NO WRITER ATTRIBUTED

The announcement by the Committee on Admissions concerning the statistics of the present Freshman Class is of more than passing interest. Unlike announcements of other years, this year's report shows marked change in certain respects from the statistics of a year ago. The most significant change is a rise in the number of men admitted under the New Plan of admission and a corresponding drop in the number admitted under the Old Plan and without examination.

The increase in men admitted under the New Plan is of such great proportions that it cannot be merely a seasonal fluctuation; it signifies a swing away from the older systems of admission to the more recent one termed New Plan. Evidently secondary schools which have long realized the merits of the New Plan of Admission are advising their students to use it in preference to the Old Plan, are making necessary preparation curricula in consequence.

One advantage of the New Plan over the Old is that the new method enables the College to get a much more accurate idea of a candidate's real ability than is possible with the Old Plan. What a student does in school should certainly have mere weight than it does in determining whether or not he is fitted for college. His ability to pass not examinations, chief criterion of the Old Plan, in not enough. The New Plan examinations by their very nature are more comprehensive than those of the Old Plan; accordingly they constitute a much better test of the ability of the candidate.

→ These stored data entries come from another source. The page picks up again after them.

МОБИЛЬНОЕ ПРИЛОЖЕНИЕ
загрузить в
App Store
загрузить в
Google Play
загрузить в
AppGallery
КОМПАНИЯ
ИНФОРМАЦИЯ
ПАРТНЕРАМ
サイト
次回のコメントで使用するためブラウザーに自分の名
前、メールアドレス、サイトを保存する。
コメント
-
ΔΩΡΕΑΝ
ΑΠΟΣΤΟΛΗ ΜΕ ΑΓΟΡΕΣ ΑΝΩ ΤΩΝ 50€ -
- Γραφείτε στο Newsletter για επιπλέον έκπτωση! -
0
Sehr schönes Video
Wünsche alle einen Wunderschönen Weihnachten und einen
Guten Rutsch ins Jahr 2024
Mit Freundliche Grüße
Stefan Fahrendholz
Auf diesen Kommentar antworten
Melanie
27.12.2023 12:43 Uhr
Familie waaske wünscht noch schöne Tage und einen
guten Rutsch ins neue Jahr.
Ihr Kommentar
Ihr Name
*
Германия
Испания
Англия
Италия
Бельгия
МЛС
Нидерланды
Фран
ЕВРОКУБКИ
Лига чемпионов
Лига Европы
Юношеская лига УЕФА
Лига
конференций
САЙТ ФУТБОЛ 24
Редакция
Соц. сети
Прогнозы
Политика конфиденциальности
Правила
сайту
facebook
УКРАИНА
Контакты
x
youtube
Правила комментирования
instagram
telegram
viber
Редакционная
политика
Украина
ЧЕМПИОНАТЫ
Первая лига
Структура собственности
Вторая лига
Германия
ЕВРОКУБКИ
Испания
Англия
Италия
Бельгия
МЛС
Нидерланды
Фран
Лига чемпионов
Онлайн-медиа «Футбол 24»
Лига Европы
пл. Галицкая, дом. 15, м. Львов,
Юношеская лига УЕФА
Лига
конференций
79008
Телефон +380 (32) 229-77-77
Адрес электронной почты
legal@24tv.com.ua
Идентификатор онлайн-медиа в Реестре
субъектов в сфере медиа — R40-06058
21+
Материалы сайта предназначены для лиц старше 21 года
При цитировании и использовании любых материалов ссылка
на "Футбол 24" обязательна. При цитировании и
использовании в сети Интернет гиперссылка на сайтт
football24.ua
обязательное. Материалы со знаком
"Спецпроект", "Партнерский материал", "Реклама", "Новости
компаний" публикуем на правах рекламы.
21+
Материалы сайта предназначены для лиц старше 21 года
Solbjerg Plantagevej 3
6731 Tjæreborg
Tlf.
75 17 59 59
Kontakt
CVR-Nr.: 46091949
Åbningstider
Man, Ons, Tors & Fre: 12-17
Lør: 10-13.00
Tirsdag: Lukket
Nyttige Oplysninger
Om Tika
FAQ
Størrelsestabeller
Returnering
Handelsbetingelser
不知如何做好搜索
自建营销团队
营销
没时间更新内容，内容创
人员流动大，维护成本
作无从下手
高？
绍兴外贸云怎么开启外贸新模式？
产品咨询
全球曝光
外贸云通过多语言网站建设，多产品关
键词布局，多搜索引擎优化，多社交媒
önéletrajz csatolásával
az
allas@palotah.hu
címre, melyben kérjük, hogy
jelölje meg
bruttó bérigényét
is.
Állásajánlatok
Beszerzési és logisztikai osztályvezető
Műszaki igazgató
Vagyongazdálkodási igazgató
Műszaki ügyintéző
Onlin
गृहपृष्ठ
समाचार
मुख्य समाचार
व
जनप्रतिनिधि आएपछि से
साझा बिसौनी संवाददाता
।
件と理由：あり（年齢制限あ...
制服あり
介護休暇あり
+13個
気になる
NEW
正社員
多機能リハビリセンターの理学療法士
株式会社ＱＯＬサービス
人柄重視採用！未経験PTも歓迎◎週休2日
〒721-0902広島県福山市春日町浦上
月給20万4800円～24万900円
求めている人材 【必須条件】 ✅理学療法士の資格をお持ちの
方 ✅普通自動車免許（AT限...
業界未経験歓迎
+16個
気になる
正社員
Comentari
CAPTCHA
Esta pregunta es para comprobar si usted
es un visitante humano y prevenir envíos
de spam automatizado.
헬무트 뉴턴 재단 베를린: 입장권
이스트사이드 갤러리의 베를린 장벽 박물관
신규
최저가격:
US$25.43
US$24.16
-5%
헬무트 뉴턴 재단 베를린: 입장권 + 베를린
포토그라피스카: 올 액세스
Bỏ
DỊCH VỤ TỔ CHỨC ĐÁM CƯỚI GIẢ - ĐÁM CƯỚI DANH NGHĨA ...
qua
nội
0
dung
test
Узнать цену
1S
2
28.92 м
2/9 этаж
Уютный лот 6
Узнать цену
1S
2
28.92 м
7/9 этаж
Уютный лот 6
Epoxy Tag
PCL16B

The greatest direct benefit from the use of the New Plan, however, as has been pointed out at various times in these columns, is certainly to the schools themselves. With students taking examinations only in their Senior year, rather than for two or three years, as is the case with admission under the Old Plan, a school is not forced to devote so much effort to prepare its students for examinations. Rather the school is enabled to devote itself more completely to the development of sound minds, the underlying factor in making the college years a period of productive development and of mature workmanship.